| YOUR OBJECTIVE |
Turn the lines of the listing below into a JSON list of strings, with one string per line and blank lines left out. Leave the pictures out of the answer.

| Stored records |
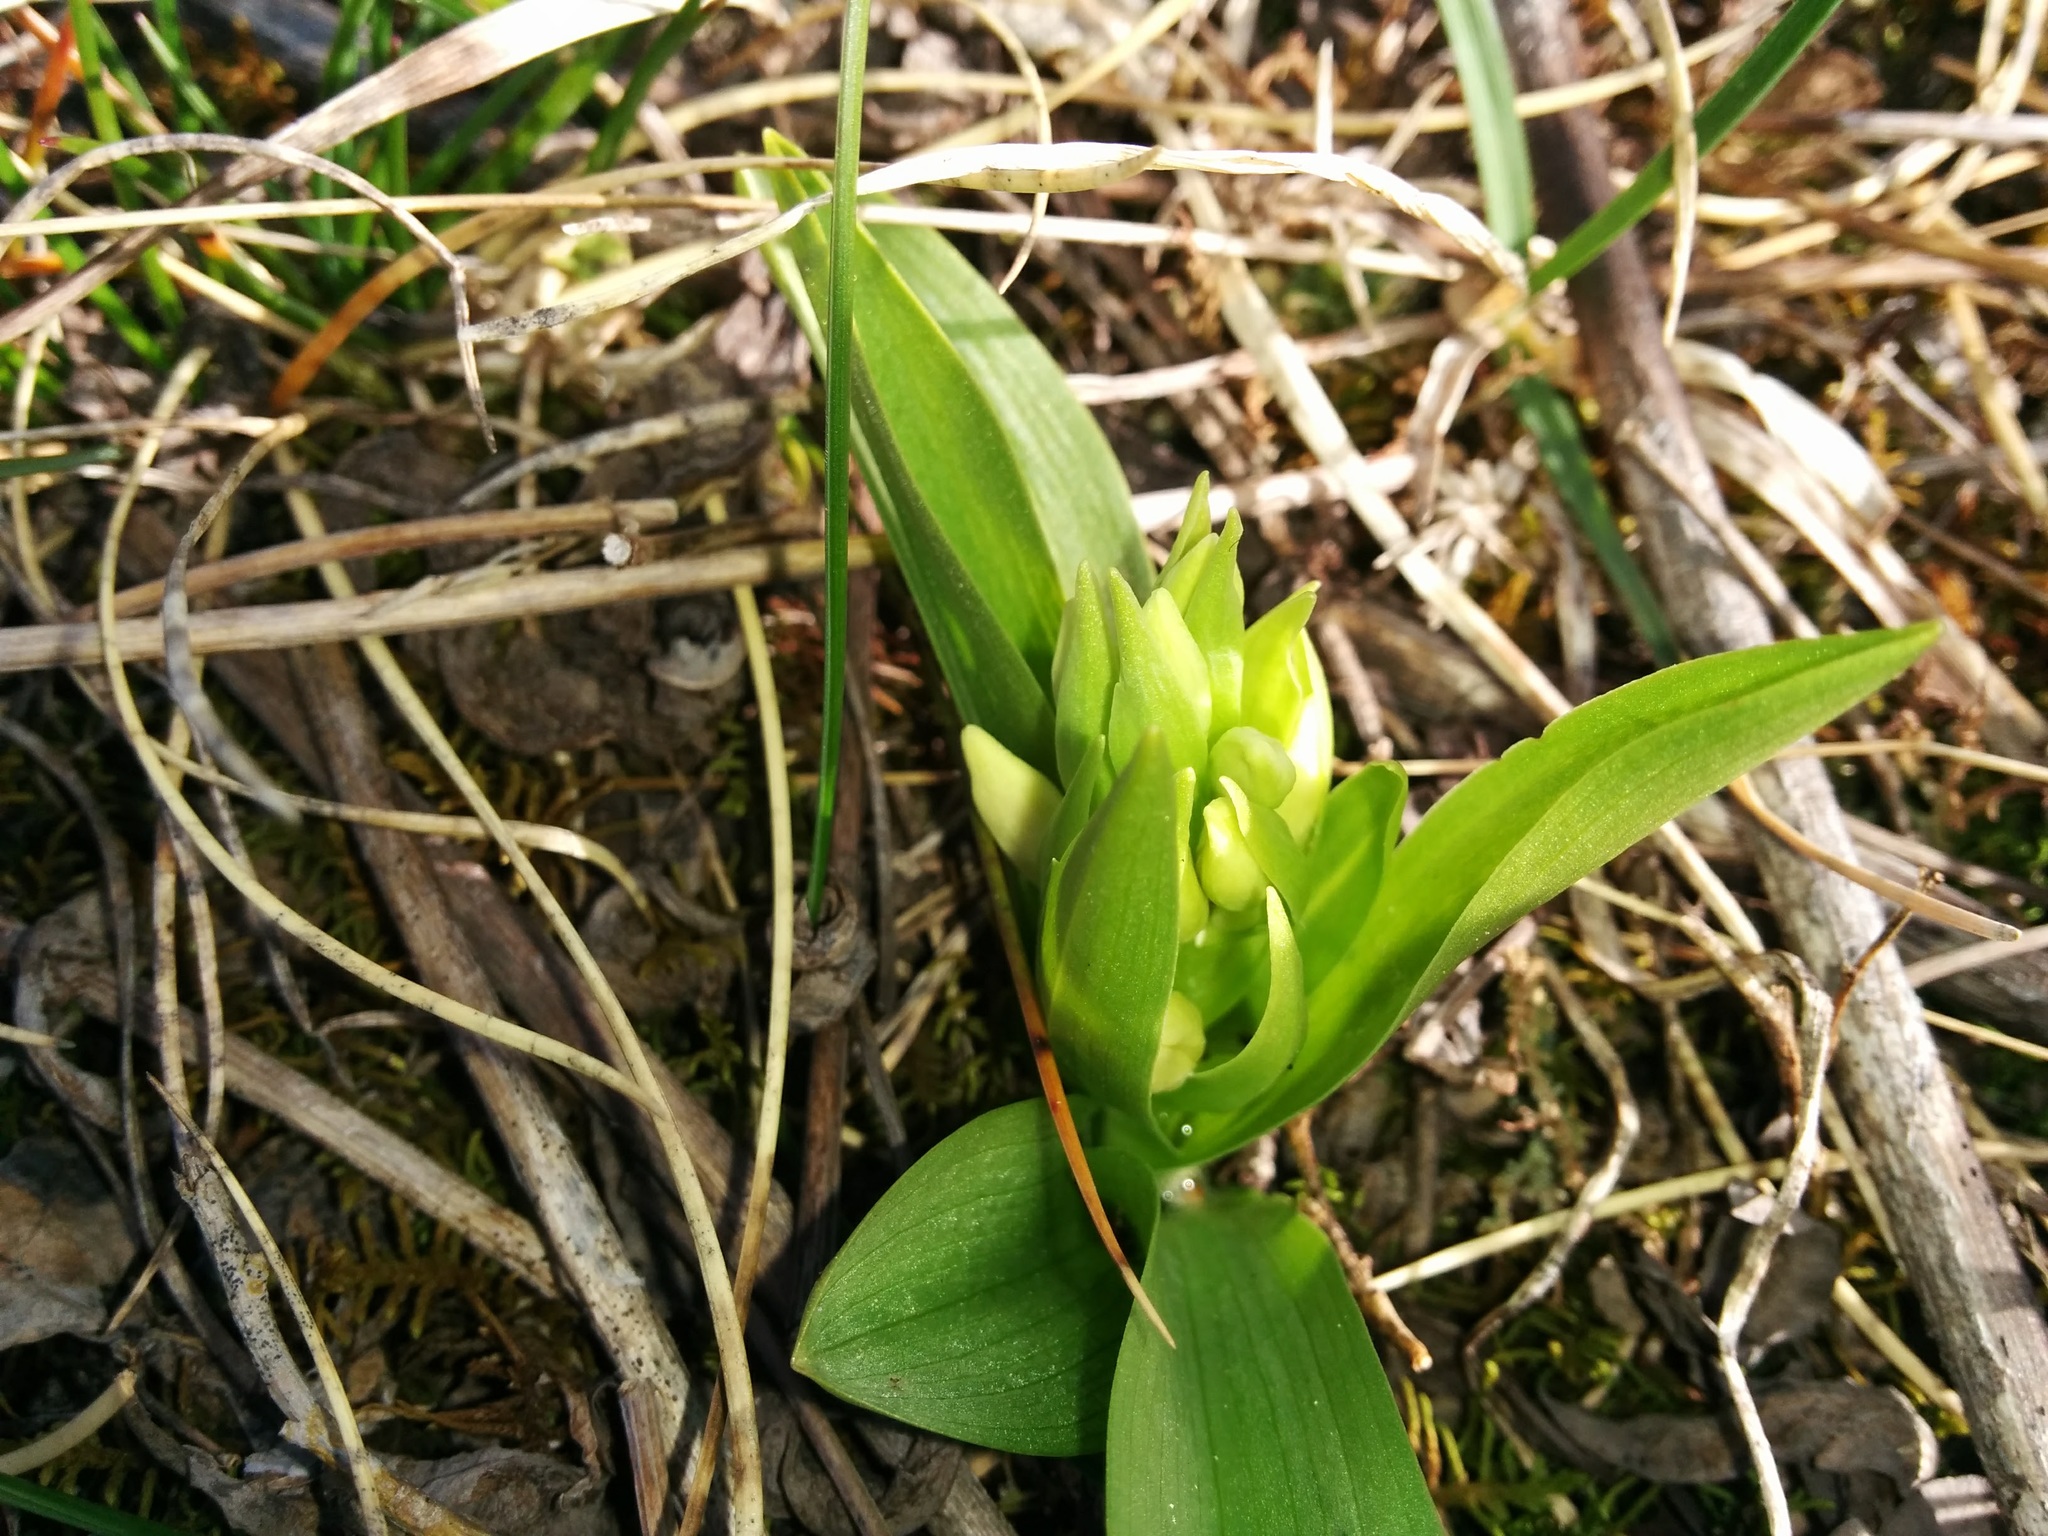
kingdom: Plantae
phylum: Tracheophyta
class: Liliopsida
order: Asparagales
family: Orchidaceae
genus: Dactylorhiza
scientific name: Dactylorhiza sambucina
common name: Elder-flowered orchid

| ANSWER TO THE EXERCISE |
[
  "kingdom: Plantae",
  "phylum: Tracheophyta",
  "class: Liliopsida",
  "order: Asparagales",
  "family: Orchidaceae",
  "genus: Dactylorhiza",
  "scientific name: Dactylorhiza sambucina",
  "common name: Elder-flowered orchid"
]